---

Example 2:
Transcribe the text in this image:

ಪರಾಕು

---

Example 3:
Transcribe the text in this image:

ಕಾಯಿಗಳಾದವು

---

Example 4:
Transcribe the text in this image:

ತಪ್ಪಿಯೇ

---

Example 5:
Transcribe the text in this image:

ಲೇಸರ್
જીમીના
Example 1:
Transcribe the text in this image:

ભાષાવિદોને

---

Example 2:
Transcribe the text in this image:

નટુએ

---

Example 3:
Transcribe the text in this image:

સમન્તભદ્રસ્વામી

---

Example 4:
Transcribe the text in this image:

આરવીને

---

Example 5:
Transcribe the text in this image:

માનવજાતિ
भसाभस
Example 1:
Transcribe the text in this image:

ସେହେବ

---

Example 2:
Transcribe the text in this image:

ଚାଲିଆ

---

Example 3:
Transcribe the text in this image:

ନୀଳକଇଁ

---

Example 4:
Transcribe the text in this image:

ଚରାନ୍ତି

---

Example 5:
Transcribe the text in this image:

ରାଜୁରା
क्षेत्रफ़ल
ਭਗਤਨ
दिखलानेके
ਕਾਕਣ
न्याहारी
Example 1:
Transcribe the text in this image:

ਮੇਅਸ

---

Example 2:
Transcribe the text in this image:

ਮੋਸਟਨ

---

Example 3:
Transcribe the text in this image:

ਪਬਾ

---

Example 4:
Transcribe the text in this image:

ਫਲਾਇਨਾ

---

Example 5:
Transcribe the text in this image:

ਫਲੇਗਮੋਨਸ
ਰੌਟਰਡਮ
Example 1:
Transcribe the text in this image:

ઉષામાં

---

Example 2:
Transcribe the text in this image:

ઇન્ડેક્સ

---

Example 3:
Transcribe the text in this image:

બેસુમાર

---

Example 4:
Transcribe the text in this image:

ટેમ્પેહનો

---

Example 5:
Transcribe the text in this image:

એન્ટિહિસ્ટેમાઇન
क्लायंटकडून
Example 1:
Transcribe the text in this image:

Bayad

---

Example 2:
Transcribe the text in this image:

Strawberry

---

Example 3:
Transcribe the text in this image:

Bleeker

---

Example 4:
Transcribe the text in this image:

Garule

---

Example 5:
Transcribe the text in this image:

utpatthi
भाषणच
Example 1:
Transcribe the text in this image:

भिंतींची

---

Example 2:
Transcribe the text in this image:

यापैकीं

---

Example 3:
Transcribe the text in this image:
::::::::
[WHAT YOU HAVE TO DO] All of the records above should be transcribed exactly.

[EXPECTED OUTPUT]
---

Example 2:
Transcribe the text in this image:

ಪರಾಕು

---

Example 3:
Transcribe the text in this image:

ಕಾಯಿಗಳಾದವು

---

Example 4:
Transcribe the text in this image:

ತಪ್ಪಿಯೇ

---

Example 5:
Transcribe the text in this image:

ಲೇಸರ್
જીમીના
Example 1:
Transcribe the text in this image:

ભાષાવિદોને

---

Example 2:
Transcribe the text in this image:

નટુએ

---

Example 3:
Transcribe the text in this image:

સમન્તભદ્રસ્વામી

---

Example 4:
Transcribe the text in this image:

આરવીને

---

Example 5:
Transcribe the text in this image:

માનવજાતિ
भसाभस
Example 1:
Transcribe the text in this image:

ସେହେବ

---

Example 2:
Transcribe the text in this image:

ଚାଲିଆ

---

Example 3:
Transcribe the text in this image:

ନୀଳକଇଁ

---

Example 4:
Transcribe the text in this image:

ଚରାନ୍ତି

---

Example 5:
Transcribe the text in this image:

ରାଜୁରା
क्षेत्रफ़ल
ਭਗਤਨ
दिखलानेके
ਕਾਕਣ
न्याहारी
Example 1:
Transcribe the text in this image:

ਮੇਅਸ

---

Example 2:
Transcribe the text in this image:

ਮੋਸਟਨ

---

Example 3:
Transcribe the text in this image:

ਪਬਾ

---

Example 4:
Transcribe the text in this image:

ਫਲਾਇਨਾ

---

Example 5:
Transcribe the text in this image:

ਫਲੇਗਮੋਨਸ
ਰੌਟਰਡਮ
Example 1:
Transcribe the text in this image:

ઉષામાં

---

Example 2:
Transcribe the text in this image:

ઇન્ડેક્સ

---

Example 3:
Transcribe the text in this image:

બેસુમાર

---

Example 4:
Transcribe the text in this image:

ટેમ્પેહનો

---

Example 5:
Transcribe the text in this image:

એન્ટિહિસ્ટેમાઇન
क्लायंटकडून
Example 1:
Transcribe the text in this image:

Bayad

---

Example 2:
Transcribe the text in this image:

Strawberry

---

Example 3:
Transcribe the text in this image:

Bleeker

---

Example 4:
Transcribe the text in this image:

Garule

---

Example 5:
Transcribe the text in this image:

utpatthi
भाषणच
Example 1:
Transcribe the text in this image:

भिंतींची

---

Example 2:
Transcribe the text in this image:

यापैकीं

---

Example 3:
Transcribe the text in this image:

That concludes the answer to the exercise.